In my opinion, I don’t think there is a mystery about the differences between OEM and aftermarket performance.
Here’s why.
It boils down to a balanced system design and vehicle integration – the OEMs have design control, the aftermarket does not. The OEMs can determine overall system strength/ durability and noise performance and roll down the specs for each of the driveline components accordingly. They’re responsible … or delegate responsibility to assemble each new component into various new sub assemblies with optimized processes for a given axle and driveshaft. The suspension design needs to be figured out and sourced. The transmission specs determined and sourced. Then it all has to play nice with each other under variable operating, manufacturing, and environmental conditions over a 10 to 15 year service life with no loss in performance and minimal service requirements within a given price point for each sub assembly.
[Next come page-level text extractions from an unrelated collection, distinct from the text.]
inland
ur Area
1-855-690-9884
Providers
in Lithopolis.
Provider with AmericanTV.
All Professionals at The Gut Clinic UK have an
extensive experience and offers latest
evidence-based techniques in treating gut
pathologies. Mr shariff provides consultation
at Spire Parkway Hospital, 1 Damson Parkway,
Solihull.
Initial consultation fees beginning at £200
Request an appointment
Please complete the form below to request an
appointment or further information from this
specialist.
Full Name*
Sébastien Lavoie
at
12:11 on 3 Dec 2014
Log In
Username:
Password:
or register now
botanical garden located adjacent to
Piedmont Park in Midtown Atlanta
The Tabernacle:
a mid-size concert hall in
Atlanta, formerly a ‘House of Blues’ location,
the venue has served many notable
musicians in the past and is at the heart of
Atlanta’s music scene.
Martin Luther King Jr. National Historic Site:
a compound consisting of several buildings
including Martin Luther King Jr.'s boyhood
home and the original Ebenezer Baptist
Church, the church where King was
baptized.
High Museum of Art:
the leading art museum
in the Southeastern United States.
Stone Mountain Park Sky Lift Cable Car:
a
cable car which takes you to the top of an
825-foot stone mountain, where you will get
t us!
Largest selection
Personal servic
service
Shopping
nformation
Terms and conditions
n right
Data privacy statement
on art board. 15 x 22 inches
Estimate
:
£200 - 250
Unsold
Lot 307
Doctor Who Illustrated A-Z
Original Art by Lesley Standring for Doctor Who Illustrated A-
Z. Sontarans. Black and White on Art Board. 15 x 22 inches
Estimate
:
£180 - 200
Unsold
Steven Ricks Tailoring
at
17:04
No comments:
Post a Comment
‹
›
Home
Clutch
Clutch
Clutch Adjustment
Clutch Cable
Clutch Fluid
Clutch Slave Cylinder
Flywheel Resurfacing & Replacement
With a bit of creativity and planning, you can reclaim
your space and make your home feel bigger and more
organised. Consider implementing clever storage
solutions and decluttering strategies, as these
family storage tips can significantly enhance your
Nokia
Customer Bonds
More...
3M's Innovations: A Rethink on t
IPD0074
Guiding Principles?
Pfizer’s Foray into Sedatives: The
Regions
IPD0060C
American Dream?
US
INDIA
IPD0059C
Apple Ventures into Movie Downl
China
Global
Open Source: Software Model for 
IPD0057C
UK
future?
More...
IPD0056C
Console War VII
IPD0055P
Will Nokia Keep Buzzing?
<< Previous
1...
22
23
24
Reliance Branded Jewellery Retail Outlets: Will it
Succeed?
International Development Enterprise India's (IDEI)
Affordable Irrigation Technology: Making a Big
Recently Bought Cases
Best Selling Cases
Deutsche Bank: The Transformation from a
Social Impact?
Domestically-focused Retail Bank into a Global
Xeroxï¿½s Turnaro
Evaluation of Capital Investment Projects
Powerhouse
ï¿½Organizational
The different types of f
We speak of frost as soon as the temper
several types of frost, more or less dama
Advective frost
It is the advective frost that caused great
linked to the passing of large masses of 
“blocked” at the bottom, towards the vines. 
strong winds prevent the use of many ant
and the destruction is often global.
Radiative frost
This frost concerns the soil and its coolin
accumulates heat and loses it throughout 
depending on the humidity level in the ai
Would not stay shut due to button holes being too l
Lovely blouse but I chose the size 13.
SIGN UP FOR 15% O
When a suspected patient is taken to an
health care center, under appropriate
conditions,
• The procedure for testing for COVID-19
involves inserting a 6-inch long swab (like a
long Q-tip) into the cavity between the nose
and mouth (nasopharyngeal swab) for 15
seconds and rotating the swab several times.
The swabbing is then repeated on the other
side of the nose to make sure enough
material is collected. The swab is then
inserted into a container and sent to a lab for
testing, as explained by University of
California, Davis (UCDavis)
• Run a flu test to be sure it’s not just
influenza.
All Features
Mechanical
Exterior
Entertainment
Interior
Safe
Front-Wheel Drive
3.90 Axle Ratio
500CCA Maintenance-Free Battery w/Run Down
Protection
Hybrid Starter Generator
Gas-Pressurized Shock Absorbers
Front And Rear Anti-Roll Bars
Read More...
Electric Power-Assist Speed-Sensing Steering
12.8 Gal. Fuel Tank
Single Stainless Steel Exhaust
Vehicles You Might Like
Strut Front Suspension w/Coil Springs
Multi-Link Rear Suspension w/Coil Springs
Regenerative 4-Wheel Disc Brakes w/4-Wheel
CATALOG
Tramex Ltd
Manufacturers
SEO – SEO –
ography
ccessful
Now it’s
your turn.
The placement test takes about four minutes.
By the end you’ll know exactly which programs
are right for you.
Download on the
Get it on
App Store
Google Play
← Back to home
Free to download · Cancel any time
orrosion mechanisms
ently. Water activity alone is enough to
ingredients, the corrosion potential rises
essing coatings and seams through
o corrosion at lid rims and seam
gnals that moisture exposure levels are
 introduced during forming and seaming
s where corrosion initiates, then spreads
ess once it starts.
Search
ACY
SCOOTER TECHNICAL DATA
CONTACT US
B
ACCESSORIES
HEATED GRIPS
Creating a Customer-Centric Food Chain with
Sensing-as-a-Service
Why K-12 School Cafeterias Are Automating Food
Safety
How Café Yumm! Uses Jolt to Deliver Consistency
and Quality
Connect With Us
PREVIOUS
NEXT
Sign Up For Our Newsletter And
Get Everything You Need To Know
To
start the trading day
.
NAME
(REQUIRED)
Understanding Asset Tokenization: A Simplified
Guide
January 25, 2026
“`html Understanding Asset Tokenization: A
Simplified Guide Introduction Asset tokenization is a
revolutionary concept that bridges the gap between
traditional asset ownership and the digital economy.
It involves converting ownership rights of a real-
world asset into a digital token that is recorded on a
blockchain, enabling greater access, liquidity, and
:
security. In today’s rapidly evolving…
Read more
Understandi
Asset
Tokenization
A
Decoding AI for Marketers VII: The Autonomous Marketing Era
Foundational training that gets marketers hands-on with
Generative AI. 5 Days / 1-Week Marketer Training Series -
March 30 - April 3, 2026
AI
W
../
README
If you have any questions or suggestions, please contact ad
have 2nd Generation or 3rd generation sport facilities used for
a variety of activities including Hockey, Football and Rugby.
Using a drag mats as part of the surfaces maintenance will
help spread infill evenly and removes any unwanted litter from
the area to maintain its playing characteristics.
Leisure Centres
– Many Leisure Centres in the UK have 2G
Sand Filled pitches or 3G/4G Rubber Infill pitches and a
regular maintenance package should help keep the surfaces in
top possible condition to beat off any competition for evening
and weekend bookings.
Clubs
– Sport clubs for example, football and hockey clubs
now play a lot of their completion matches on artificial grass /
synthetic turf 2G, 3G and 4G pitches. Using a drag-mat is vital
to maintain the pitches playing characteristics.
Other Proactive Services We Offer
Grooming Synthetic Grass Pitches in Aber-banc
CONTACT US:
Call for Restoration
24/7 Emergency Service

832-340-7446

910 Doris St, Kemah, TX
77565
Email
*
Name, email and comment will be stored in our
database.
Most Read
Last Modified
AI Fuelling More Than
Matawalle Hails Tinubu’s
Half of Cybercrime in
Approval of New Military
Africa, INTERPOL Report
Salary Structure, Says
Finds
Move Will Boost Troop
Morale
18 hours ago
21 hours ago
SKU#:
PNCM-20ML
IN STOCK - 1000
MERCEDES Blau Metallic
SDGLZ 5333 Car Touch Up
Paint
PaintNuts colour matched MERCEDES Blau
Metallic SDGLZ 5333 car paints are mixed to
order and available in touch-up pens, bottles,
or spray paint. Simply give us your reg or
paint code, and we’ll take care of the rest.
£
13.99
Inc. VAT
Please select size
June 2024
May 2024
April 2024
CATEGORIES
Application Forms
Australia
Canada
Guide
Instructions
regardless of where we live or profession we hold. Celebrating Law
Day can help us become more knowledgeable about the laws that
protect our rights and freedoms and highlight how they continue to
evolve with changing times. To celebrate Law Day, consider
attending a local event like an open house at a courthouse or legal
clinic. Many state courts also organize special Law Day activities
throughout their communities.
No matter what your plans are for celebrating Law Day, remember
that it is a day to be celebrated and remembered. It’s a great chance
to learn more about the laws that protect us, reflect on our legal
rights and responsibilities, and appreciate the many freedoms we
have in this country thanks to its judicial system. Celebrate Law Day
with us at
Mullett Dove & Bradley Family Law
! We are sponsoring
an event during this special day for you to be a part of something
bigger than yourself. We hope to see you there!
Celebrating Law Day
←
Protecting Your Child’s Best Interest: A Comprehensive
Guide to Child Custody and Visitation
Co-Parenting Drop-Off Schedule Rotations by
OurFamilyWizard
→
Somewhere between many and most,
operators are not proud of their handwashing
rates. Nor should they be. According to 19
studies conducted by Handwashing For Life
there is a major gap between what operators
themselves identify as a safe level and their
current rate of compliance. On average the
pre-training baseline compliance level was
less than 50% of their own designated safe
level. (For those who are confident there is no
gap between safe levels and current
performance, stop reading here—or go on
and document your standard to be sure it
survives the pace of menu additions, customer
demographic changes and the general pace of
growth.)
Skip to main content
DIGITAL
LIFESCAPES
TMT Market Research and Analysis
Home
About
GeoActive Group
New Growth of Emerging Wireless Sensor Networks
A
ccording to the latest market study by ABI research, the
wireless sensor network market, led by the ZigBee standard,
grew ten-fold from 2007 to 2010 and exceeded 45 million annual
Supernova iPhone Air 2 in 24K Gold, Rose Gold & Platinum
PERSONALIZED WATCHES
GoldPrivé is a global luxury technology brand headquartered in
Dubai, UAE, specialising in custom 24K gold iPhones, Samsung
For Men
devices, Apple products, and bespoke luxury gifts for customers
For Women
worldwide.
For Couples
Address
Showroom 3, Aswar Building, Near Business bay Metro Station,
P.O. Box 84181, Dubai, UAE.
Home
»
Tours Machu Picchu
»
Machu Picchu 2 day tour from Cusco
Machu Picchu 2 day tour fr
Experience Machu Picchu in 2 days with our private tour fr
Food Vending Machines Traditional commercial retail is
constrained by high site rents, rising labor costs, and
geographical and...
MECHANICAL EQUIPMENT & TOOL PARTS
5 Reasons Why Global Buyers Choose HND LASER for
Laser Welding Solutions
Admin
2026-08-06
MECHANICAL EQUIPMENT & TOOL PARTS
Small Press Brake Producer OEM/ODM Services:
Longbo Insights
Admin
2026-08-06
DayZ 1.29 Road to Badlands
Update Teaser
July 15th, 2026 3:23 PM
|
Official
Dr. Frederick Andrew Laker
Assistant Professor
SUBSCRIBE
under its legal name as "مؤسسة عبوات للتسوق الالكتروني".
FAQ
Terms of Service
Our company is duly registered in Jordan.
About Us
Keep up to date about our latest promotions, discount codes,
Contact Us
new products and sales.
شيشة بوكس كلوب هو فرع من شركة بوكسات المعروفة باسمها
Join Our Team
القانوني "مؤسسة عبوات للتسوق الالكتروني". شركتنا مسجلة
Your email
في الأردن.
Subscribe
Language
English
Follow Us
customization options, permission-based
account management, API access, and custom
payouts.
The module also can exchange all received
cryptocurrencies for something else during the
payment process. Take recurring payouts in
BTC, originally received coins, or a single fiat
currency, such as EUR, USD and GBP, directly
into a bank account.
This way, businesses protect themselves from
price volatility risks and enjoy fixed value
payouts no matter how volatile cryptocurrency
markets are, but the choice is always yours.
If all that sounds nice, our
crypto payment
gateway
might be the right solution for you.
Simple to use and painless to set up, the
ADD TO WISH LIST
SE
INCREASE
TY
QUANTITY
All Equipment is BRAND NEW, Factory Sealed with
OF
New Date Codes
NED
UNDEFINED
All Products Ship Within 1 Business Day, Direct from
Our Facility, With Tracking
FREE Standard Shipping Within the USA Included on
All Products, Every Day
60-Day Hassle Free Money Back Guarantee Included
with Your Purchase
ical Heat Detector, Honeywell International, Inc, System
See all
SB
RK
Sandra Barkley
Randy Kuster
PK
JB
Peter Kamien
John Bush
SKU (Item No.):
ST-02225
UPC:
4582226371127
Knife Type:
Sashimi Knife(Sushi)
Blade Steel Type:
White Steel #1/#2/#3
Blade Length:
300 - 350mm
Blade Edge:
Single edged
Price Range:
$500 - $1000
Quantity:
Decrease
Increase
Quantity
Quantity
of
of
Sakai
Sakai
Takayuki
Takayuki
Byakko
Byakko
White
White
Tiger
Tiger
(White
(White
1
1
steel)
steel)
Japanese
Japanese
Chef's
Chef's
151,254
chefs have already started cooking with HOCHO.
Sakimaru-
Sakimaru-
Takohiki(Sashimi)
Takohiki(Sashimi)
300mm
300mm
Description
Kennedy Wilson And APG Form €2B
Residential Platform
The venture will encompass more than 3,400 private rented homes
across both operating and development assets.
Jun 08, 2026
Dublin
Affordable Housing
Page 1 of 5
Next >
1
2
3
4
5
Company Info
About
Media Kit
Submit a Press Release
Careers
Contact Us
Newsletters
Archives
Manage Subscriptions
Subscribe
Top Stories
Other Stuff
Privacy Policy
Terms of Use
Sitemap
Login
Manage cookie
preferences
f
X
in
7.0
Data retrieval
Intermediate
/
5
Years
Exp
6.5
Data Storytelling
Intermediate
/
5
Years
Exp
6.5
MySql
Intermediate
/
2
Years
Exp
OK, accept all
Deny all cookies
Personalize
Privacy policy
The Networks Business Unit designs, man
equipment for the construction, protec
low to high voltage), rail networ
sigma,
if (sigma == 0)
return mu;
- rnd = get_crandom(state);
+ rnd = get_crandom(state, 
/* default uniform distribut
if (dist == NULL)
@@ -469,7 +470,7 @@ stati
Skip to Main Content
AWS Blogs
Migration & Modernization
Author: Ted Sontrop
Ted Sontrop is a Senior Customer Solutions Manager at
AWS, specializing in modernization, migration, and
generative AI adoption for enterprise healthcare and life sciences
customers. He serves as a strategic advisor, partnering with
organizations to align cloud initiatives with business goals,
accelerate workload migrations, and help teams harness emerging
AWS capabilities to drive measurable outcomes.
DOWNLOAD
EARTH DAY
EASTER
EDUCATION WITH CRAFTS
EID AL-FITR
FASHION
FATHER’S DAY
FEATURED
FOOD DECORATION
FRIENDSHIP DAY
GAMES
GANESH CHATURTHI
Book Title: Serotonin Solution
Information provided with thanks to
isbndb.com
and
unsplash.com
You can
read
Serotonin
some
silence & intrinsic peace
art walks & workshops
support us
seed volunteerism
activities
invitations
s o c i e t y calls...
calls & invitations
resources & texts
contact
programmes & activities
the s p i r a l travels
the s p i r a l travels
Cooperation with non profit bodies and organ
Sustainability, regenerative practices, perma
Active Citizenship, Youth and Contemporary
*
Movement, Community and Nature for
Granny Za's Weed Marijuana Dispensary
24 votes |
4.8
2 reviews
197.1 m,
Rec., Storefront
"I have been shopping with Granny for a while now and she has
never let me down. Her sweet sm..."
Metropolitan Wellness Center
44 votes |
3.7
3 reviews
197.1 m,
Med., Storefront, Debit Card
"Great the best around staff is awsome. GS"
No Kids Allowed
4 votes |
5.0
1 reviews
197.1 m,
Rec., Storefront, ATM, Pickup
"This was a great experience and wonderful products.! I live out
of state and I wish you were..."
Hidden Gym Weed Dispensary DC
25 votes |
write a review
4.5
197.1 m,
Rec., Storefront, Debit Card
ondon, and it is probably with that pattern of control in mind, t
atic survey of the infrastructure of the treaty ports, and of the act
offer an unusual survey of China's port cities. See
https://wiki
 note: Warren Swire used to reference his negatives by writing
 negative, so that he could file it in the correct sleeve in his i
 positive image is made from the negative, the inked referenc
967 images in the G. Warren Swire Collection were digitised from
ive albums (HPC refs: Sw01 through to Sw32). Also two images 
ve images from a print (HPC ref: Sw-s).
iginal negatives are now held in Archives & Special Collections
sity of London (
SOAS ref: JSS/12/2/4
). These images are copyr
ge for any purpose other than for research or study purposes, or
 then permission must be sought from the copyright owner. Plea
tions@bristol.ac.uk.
Piece of cake. What do we do after lunch today?
On the oem side - regardless of which vehicle manufacturer it takes hundreds if not thousands of man hours to integrate a common gearset family into multiple vehicle platforms. Example, GM’s 8.5 10 bolt goes into pickups, SUVs and vans. It used to go into the B body, G body, 2nd gen F-body etc. Each has its unique needs to meet the performance requirements the vehicle designers want out of their vehicle. For economy of scale purposes they limit the number of ratios to make the number of combinations manageable to validate the total vehicle design for strength / durability / noise performance and fuel economy within the market window.
The aftermarket has to supply a general application gearset that has to go into off road trucks with big knobby tires, replacement gearsets for stock cars and trucks and high performance muscle cars. They have to make it easy for an unknown end user to assemble into components with unknown age and condition. They have to reverse engineer the specs that each OEM has created.
The GM 8.5 10 bolt has been in production from the early 1970’s and continues to this day with improvements as the 8.6 currently installed in half ton trucks, utilities and vans. 40 + years of applications on one axle size for one vehicle manufacturer. Now, GM had gear ratios available from a 2.41 to 4.56 using different carrier breaks. The aftermarket manufacturer needs to decide which of those OEM ratios will sell and which ones won’t and at what price point. They also need to decide what else to offer in the higher numeric ratios as the end customer re gears their truck / car for performance modifications and at what price point.
GM also has the 7.5, the 14bolt semi float (9.5), the 14 bolt full float plus the new stuff on the C5 / C6 / Holden cars / New Camaro, Etc to cover. GM isn’t the only vehicle manufacturer. There’s Ford, Chrysler, Toyota, Nissan, Suzuki cars, trucks and vans to consider.
Once the “what” to make is determined, now the “how” to make it begins.